Tuesday, July 26, 2005

Do you see OWC?

From the rant of week dept...

Recently we've been pushing sites on our network to hurry up and deploy Office 2003 already. Our original image was built with Office XP and we have had the 2003 version availble for the users to install for almost a year. It won't be mandatory until later this year due to corporate politics. However, one of the fun things we've been encountering is the lack of consistency provided by Microsoft in their OWC or "Office Web Components". Office XP shipped with "OWC10" which has a unique CLSID and does not have a version independent ProgID. Now Office 2003 Standard comes with OWC11, and Office 2003 Pro - mostly because the MS Access team couldn't get their act together - comes with OWC10 and OWC11. Guess what? OWC11 has a new CLSID and still has no version independent ProgID. So to instantiate them, you have to use the actual CLSID. It's created a problem for those folks who actually used the Office Web Components to do spreadsheet type things on their web sites. They end up having to change their code on their production sites to do an instantiation of the CLSID for OWC11, then check the object to see if it is == Nothing. If it is, try an instantiation of OWC10 instead.

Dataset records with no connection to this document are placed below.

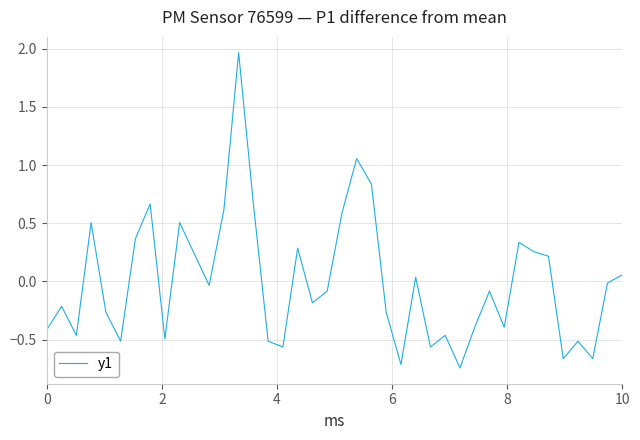

How many values are below 0?

23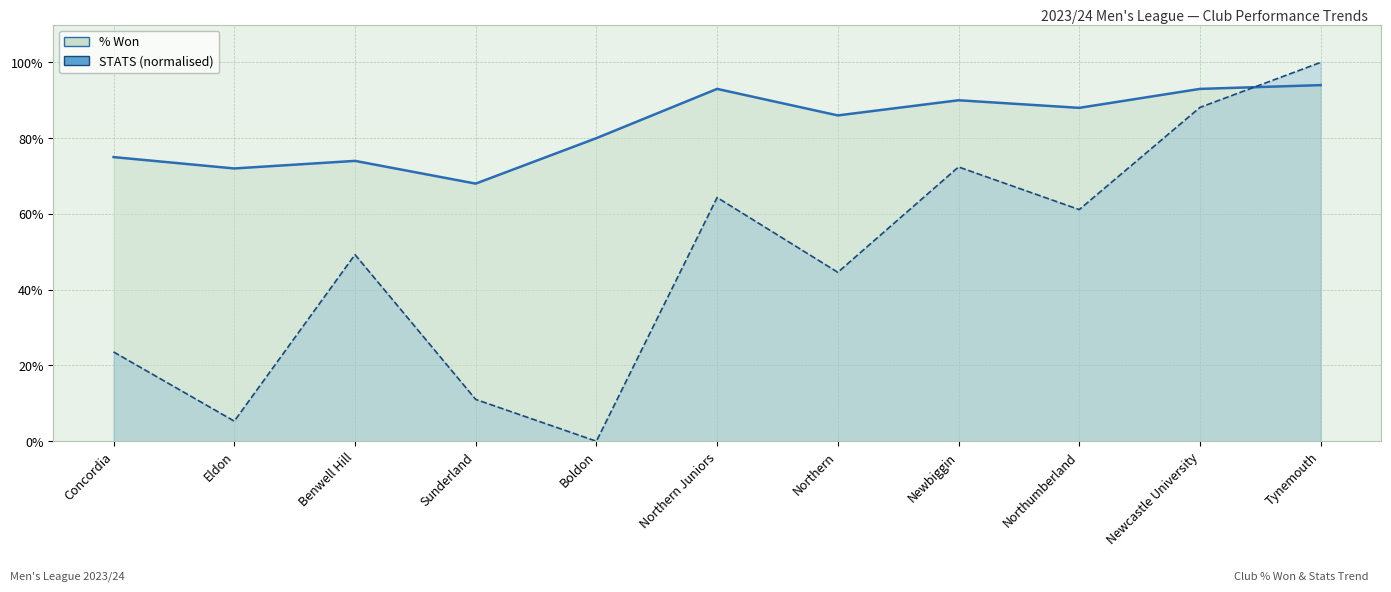

What is the average value of the %WON line series?

83.0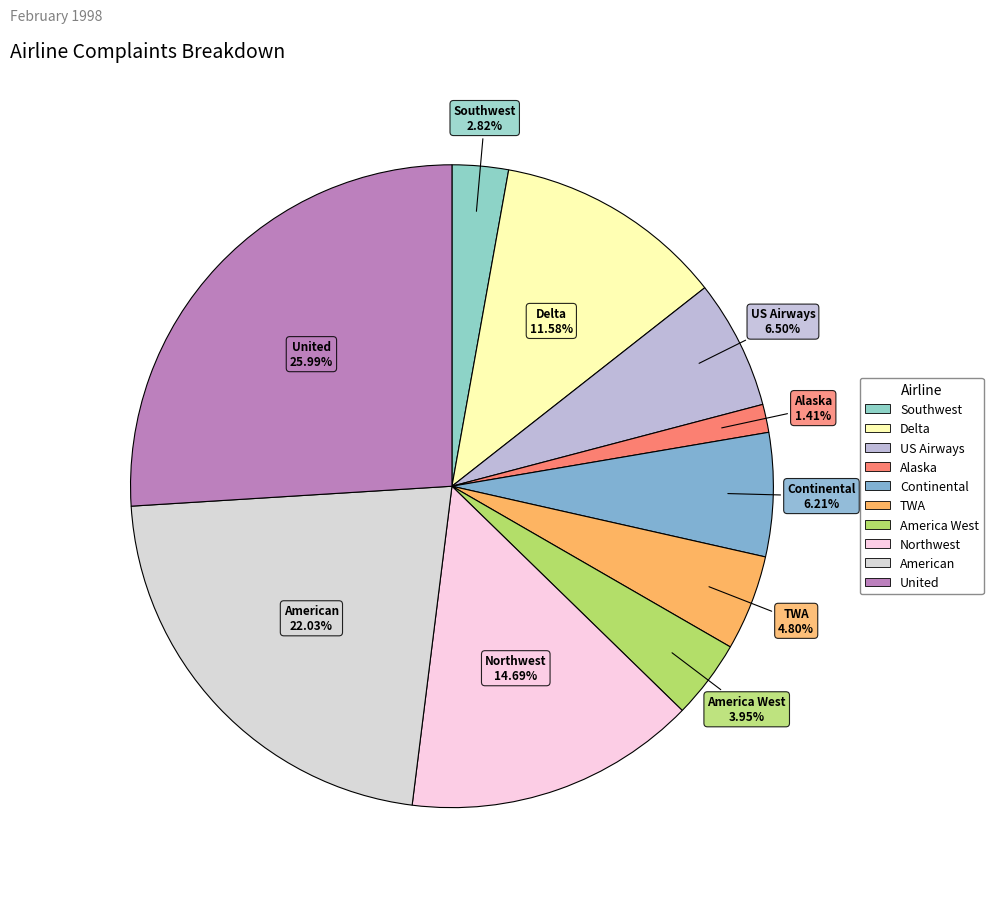

How many slices are in this pie chart?

10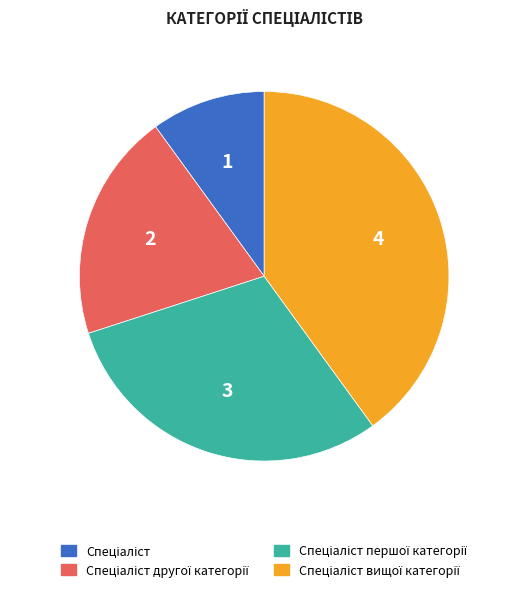

Is there a majority slice in this chart?

No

Seems a bit silly - and unfortunately the people who built the pages are never around anymore so maintenance can be iffy.

Why Microsoft, why? Why can't you create version independent ProgID's for these things like you do for say Excel? It's almost like the OWC team likes to physically hurt their customers (similar to Dilbert's boss). Couldn't those folks have just went into dentistry or something and let people who actually like customers write the OWC code?